The Slocum Massacre, like the massacre in Tulsa, “was kept alive for decades in the Black community long after whites had erased it from the official record,” as Charles M. Mills writes. Sadler noted in his memoir that three years after the Slocum massacre, the “county courthouse was burned by an arsonist” and, quite conveniently, “the records were destroyed.” Ed Wheeler, a white Tulsan who in 1970 began researching the murders in his hometown, has recounted the threats received when he began digging into the history. (“Black folks were anxious to tell the story, but every interview was at their church with a minister present,” Wheeler told a Tulsa news outlet this year. “And they refused to allow me to use their names.”) The resulting article, Profile of a Race Riot, was published by a Black Tulsan news outlet. Local white publications had refused to carry the story, complicit in the effort to maintain a selective and untrue Oklahoma history.

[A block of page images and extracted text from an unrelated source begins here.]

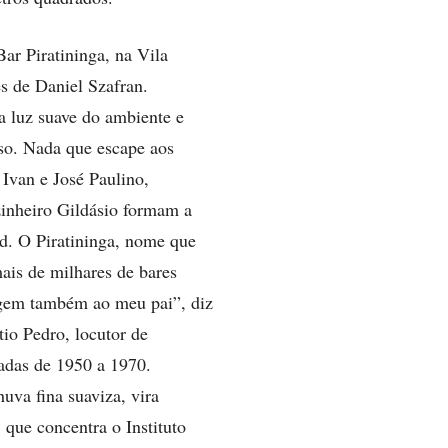
ar Piratininga, na Vila
s de Daniel Szafran.
a luz suave do ambiente e
so. Nada que escape aos
 Ivan e José Paulino,
inheiro Gildásio formam a
d. O Piratininga, nome que
ais de milhares de bares
gem também ao meu pai”, diz
tio Pedro, locutor de
écadas de 1950 a 1970.
uva fina suaviza, vira
que concentra o Instituto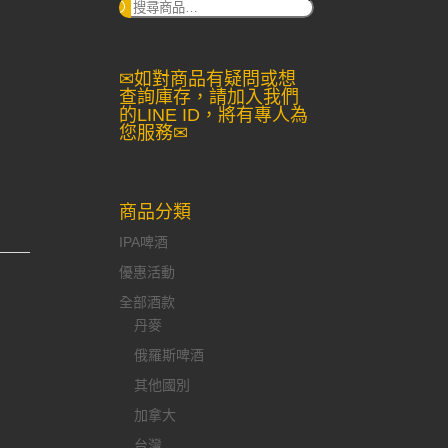
搜
尋：
✉如對商品有疑問或想
查詢庫存，請加入我們
的LINE ID，將有專人為
您服務✉
商品分類
IPA啤酒
優惠活動
全部酒款
丹麥
俄羅斯啤酒
其他國別
加拿大
台灣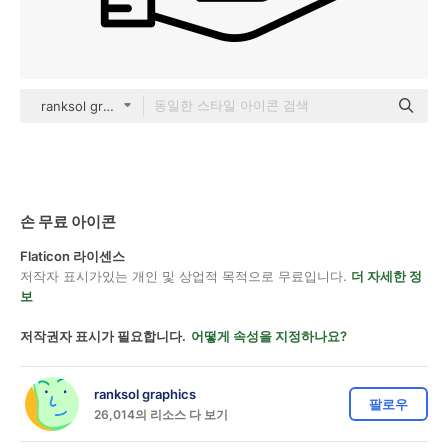
ranksol graphics outline
손 무료 아이콘
Flaticon 라이센스
저작자 표시가있는 개인 및 상업적 목적으로 무료입니다.
더 자세한 정
보
저작권자 표시가 필요합니다.
어떻게 속성을 지정하나요?
ranksol graphics
팔로우
26,014의 리소스 다 보기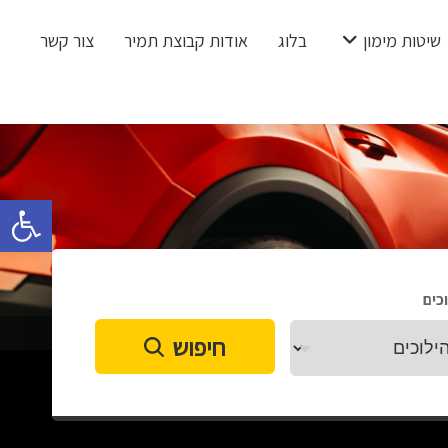
שיטות מימון
בלוג
אודות קבוצת תמיר
צור קשר
פתח 
כים
חיפוש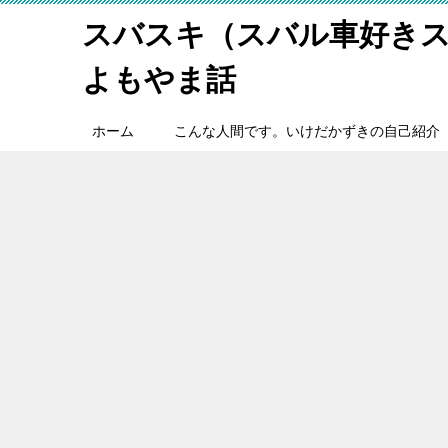
スバスキ（スバル車好き
よもやま話
ホーム
こんな人間です。いけだかずきの自己紹介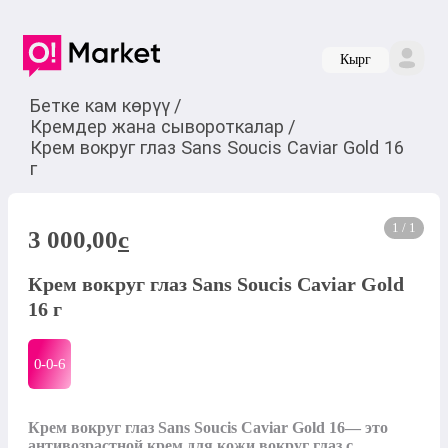
Кырг
Бетке кам көрүү
/
Кремдер жана сывороткалар
/
Крем вокруг глаз Sans Soucis Caviar Gold 16
г
1 / 1
3 000,00
c
Крем вокруг глаз Sans Soucis Caviar Gold
16 г
0-0-
6
Крем вокруг глаз Sans Soucis Caviar Gold 16— это 
антивозрастной крем для кожи вокруг глаз с 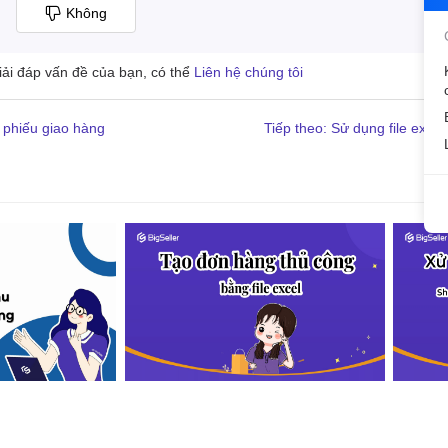
Không
giải đáp vấn đề của bạn, có thể
Liên hệ chúng tôi
h phiếu giao hàng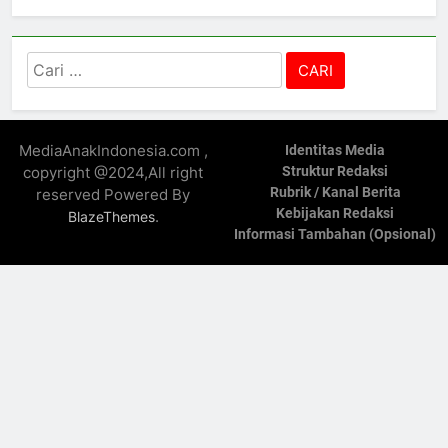
Cari
untuk:
MediaAnakIndonesia.com ,
Identitas Media
copyright @2024,All right
Struktur Redaksi
Rubrik / Kanal Berita
reserved Powered By
Kebijakan Redaksi
.
BlazeThemes
Informasi Tambahan (Opsional)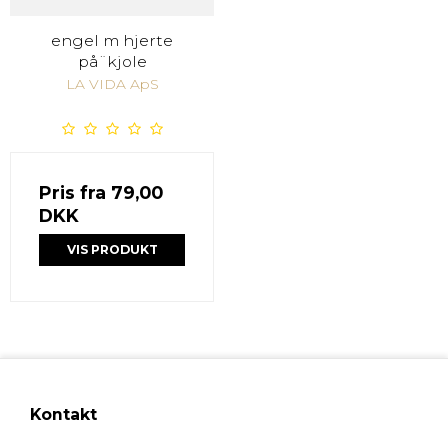
engel m hjerte
på¨kjole
LA VIDA ApS
Pris fra
79,00
DKK
VIS PRODUKT
Kontakt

That same effort, on a national level, is being carried out by those trying to legally ban teaching of the full history of slavery, racism, and ongoing anti-Blackness in this country. In the face of these efforts to sanitize the truth in deference to white supremacy, truth-telling is all the more critical. Viola Fletcher, a 107-year-old survivor of the Tulsa massacre who testified before Congress last week—along with her 100-year-old brother, Hughes “Uncle Red” Van Ellis, and 106-year-old Lessie Randle—emphasized the importance of why white supremacy should not be allowed to succeed in scrubbing the timeline clean of its deeds.
"I will never forget the violence of the white mob when we left our home,” Fletcher said. “I still see Black men being shot, Black bodies lying in the street. I still smell smoke and see fire. I still see Black businesses being burned. I still hear airplanes flying overhead. I hear the screams. I have lived through the massacre every day.”
“Our country may forget this history,” Fletcher added, “but I cannot."